Historia de un Museo. Parte I

Suena la sirena que anuncia el arribo hacia el destino prometido. El barco parte hacia  América. Inmensos buques, que salían de Europa,  desembarcaron en varios países de América del Sur y Argentina fue el gran sostén de estos jóvenes  que fueron recibidos y alojados en el Hotel de Inmigrantes, hoy declarado Monumento Histórico Nacional. El gran edificio se comenzó a cimentar en el año 1906. Allí fueron hospedados años mas tarde, venían de viajar en segunda o última clase, porque así eran considerados. Transportaban en sus valijas, esperanzas curtidas en los campos de cosechas, ropas y algunas cartas. El hotel de inmigrantes, que antes tenía su dirección en otro lugar,  fue el primer refugio .

Construido para alojar y distribuir a los miles de inmigrantes, procedentes de todo el mundo, contaba con diversos pabellones de administración, atención médica, servicios y traslado, además de dormitorios y comedores. En ese tiempo, la documentación al día  y estar  libre de  enfermedades eran excluyentes por la legislación vigente .

## CON LA INFORMACIÓN
**A)** En el texto sobre el Hotel de Inmigrantes, ¿en qué año se comenzó a cimentar el edificio?
**B)** Explique, según el texto sobre el Hotel de Inmigrantes, por qué los recién llegados venían de viajar en segunda o última clase.
Los registros no hacen falta para nada de lo que se pide.

## REGISTROS PROPORCIONADOS

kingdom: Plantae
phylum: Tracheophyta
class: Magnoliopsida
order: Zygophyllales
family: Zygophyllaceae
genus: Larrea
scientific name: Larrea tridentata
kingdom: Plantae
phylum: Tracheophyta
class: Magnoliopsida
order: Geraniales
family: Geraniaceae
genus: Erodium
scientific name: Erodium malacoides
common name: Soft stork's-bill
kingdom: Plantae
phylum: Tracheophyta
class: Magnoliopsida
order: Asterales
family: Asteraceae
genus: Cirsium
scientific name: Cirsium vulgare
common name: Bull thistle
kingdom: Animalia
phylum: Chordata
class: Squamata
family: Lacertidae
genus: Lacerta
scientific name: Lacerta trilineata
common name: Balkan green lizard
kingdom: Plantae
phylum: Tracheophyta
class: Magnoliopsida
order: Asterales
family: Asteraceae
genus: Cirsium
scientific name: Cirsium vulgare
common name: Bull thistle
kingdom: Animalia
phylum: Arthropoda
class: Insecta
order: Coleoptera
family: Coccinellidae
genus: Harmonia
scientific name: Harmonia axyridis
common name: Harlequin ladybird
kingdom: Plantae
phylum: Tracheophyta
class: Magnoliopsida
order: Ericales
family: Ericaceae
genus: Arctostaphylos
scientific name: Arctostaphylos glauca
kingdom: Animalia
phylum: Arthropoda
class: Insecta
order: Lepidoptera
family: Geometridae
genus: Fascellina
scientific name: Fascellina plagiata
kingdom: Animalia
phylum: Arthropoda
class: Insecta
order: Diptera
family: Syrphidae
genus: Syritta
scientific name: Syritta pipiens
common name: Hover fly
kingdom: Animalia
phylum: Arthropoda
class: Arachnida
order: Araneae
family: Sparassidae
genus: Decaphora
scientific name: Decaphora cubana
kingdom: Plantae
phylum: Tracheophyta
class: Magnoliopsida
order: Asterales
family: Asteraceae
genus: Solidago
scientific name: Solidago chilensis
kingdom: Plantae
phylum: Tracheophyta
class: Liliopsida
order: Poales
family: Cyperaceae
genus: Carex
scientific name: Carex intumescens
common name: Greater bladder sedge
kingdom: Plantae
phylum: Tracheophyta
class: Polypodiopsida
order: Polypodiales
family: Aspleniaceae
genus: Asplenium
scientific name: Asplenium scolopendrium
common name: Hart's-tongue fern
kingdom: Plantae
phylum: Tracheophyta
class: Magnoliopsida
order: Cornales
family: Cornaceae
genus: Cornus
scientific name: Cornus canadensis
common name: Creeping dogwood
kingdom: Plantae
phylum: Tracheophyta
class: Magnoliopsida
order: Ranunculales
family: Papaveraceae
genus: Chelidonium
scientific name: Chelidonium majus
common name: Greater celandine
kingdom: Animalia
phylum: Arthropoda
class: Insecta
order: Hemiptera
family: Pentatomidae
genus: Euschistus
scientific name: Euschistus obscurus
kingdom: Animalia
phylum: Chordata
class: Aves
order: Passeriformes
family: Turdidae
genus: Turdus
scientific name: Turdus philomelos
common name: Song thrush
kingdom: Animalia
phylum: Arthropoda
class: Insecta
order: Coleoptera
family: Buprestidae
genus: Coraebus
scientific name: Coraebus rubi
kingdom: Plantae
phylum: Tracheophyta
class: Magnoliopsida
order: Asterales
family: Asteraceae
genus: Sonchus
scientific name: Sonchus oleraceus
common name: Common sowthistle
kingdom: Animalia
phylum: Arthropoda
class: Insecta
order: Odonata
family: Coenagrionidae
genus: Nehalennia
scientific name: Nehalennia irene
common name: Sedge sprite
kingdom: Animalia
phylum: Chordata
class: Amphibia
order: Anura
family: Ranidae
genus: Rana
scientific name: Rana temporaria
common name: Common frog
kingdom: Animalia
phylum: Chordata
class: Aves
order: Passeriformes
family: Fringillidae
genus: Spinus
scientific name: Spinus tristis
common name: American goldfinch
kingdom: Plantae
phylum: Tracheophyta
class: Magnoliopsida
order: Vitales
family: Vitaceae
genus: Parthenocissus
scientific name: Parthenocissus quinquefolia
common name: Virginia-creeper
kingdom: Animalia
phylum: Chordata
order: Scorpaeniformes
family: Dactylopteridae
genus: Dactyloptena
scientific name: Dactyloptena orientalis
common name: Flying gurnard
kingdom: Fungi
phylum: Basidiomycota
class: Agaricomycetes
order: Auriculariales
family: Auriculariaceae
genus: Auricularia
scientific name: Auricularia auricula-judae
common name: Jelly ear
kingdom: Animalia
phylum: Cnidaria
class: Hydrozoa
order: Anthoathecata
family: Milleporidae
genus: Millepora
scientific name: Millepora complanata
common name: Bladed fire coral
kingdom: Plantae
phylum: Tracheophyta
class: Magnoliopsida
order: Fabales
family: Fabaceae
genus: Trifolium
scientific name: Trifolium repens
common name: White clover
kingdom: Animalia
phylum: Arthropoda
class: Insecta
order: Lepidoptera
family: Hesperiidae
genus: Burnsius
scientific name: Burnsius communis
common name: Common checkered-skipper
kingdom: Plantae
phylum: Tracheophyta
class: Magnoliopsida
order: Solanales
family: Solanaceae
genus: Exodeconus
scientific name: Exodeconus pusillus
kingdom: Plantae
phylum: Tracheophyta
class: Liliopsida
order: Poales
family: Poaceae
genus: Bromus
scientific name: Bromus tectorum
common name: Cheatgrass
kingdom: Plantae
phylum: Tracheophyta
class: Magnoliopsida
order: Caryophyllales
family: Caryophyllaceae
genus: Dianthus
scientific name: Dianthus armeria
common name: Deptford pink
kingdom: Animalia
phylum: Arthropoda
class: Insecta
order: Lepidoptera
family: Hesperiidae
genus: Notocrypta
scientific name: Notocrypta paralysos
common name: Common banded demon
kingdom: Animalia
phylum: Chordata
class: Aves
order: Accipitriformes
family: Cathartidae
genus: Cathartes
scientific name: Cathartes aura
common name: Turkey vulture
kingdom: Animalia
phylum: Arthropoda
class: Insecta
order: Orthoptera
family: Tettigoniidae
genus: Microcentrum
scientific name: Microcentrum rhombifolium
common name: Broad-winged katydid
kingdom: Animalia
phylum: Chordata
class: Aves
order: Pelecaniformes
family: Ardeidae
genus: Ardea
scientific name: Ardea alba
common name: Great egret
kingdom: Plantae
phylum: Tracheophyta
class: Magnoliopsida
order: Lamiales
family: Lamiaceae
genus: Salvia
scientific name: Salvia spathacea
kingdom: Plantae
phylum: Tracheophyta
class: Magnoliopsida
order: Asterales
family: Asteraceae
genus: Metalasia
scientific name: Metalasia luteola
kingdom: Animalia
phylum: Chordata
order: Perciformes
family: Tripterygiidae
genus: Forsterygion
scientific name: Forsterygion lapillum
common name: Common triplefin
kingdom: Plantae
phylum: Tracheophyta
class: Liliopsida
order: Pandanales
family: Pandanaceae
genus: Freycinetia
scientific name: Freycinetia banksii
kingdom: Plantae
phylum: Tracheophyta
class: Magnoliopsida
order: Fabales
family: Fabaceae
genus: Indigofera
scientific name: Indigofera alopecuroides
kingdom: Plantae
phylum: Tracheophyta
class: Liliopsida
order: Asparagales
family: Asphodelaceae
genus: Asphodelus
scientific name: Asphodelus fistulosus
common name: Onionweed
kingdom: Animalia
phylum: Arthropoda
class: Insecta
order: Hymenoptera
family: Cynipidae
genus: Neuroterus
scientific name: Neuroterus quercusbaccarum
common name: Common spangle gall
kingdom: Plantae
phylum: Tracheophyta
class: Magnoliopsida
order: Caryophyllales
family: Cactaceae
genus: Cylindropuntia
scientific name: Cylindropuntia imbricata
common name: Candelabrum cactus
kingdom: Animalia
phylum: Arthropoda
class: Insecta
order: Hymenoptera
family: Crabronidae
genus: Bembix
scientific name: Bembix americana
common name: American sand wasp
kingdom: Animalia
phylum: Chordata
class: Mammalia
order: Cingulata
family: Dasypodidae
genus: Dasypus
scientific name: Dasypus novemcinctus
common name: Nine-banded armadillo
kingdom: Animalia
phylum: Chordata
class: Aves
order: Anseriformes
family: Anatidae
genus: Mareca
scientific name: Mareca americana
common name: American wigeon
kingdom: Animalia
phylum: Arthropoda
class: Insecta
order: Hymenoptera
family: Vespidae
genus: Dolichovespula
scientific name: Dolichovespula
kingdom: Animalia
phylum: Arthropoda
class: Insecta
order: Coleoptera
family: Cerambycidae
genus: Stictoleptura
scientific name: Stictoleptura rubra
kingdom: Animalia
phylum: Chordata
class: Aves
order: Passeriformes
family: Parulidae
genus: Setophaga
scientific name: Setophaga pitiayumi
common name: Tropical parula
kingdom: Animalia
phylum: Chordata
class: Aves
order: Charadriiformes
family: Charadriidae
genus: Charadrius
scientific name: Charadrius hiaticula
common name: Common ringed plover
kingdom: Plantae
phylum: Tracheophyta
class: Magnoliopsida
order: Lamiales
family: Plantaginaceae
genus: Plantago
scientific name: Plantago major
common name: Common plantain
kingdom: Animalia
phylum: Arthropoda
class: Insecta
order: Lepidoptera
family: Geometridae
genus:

## RESPUESTAS A CONTINUACIÓN
**A)** En 1906.

**B)** Viajaban en segunda o última clase porque así eran considerados.